**Consignes à suivre**
1. Relevez toutes les dates distinctes citées dans le texte sur la demande de bourse d'études, chacune une seule fois, dans l'ordre de leur première apparition.
2. Recopiez fidèlement le passage du texte sur la demande de bourse d'études qui va de « L’art. 8 al. » à « la rente d’assurance-invalidité. ».

L’art. 8 al. 3 LRDU prévoit que lorsqu’une prestation catégorielle ou de comblement est octroyée en application de la hiérarchie des prestations sociales visée à l’art. 13, son montant s’ajoute au socle du revenu déterminant unifié selon l’al. 2 de l’art. 8 et le nouveau montant sert de base de calcul pour la prestation suivante. Les prestations accordées aux personnes mineures sont reportées dans le revenu déterminant unifié du ou des parents concernés.

3.             Dans la décision entreprise, l’intimé a nié le droit aux prestations de la recourante au motif que les documents requis par le SPC à sa mère n’avaient pas été remis à temps. Cette absence de collaboration avait entraîné un report de prestations complémentaires au 1er octobre 2024, alors que l’intéressée aurait pu y prétendre dès le 1er octobre 2020, date du début de son droit à la rente d’assurance-invalidité.

Il résulte, certes, de l’art. 13 al. 1 let. b LRDU que les prestations complémentaires fédérales et cantonales à l’assurance-invalidité se situent avant les bourses d’études dans la hiérarchie des prestations sociales. Ainsi, en application de l’art. 11 al. 2 LRDU cum art. 13 al. 1 let. b ch. 6 LRDU et en l’absence d’un cas particulier au sens de l’art. 7 RRDU, l’intimé ne pouvait pas statuer sur la demande de bourse d’études formée par la recourante tant que le SPC n’avait pas rendu de décision sur la demande de prestations complémentaires fédérales et cantonales formée par sa mère.

Il ressort toutefois du dossier que la mère de la recourante a dûment sollicité des prestations complémentaires fédérales et cantonales le 19 décembre 2023, soit dans les six mois à compter de la décision de rente de l’assurance-invalidité, et que celles-ci lui ont été octroyées à compter du 1er octobre 2024 par décision du 30 janvier 2025. Ainsi, à compter de cette dernière date, et dès lors qu’une décision sur la prestation se situant avant dans la hiérarchie avait été rendue, l’intimé ne pouvait plus se fonder sur l’art. 11 al. 2 LRDU pour refuser de statuer sur la demande de bourse d’études formée par la recourante. Contrairement à ce que retient implicitement l’intimé, l’art. 11 al. 2 LRDU ne subordonne pas l’obtention de la prestation suivante dans la hiérarchie de l’art. 13 LRDU à la condition que la prestation se situant avant dans la hiérarchie soit octroyée pour toute la période pour laquelle l’intéressé pouvait y prétendre. L’art. 11 al. 1 LRDU prévoit d’ailleurs expressément que les prestations sociales doivent être demandées, accordées ou refusées dans l’ordre prévu à l’art. 13 LRDU. Ainsi, à rigueur de texte, et sous réserve d’un éventuel abus de droit, les motifs à l’origine du refus, voire du report de prestations, n’ont aucune incidence sur l’obtention de la prestation suivante.

(Données sources)
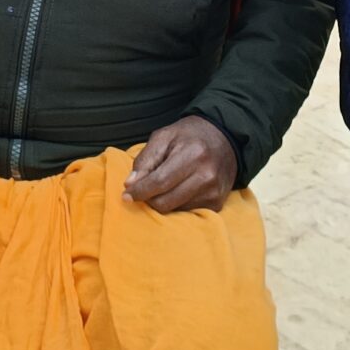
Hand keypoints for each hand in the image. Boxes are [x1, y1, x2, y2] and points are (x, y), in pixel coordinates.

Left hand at [122, 116, 237, 213]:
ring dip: (162, 202)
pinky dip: (176, 204)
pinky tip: (178, 190)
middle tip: (144, 190)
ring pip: (174, 210)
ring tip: (163, 186)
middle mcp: (206, 175)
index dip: (139, 191)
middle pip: (165, 202)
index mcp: (193, 153)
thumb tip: (130, 185)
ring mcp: (213, 192)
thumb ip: (145, 159)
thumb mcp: (164, 137)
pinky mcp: (216, 203)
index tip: (126, 196)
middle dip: (148, 199)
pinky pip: (186, 212)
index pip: (159, 181)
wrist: (224, 139)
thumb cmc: (189, 136)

**Résultats de l'exercice**
1.
1er octobre 2024
1er octobre 2020
19 décembre 2023
30 janvier 2025

2.
L’art. 8 al. 3 LRDU prévoit que lorsqu’une prestation catégorielle ou de comblement est octroyée en application de la hiérarchie des prestations sociales visée à l’art. 13, son montant s’ajoute au socle du revenu déterminant unifié selon l’al. 2 de l’art. 8 et le nouveau montant sert de base de calcul pour la prestation suivante. Les prestations accordées aux personnes mineures sont reportées dans le revenu déterminant unifié du ou des parents concernés.

3.             Dans la décision entreprise, l’intimé a nié le droit aux prestations de la recourante au motif que les documents requis par le SPC à sa mère n’avaient pas été remis à temps. Cette absence de collaboration avait entraîné un report de prestations complémentaires au 1er octobre 2024, alors que l’intéressée aurait pu y prétendre dès le 1er octobre 2020, date du début de son droit à la rente d’assurance-invalidité.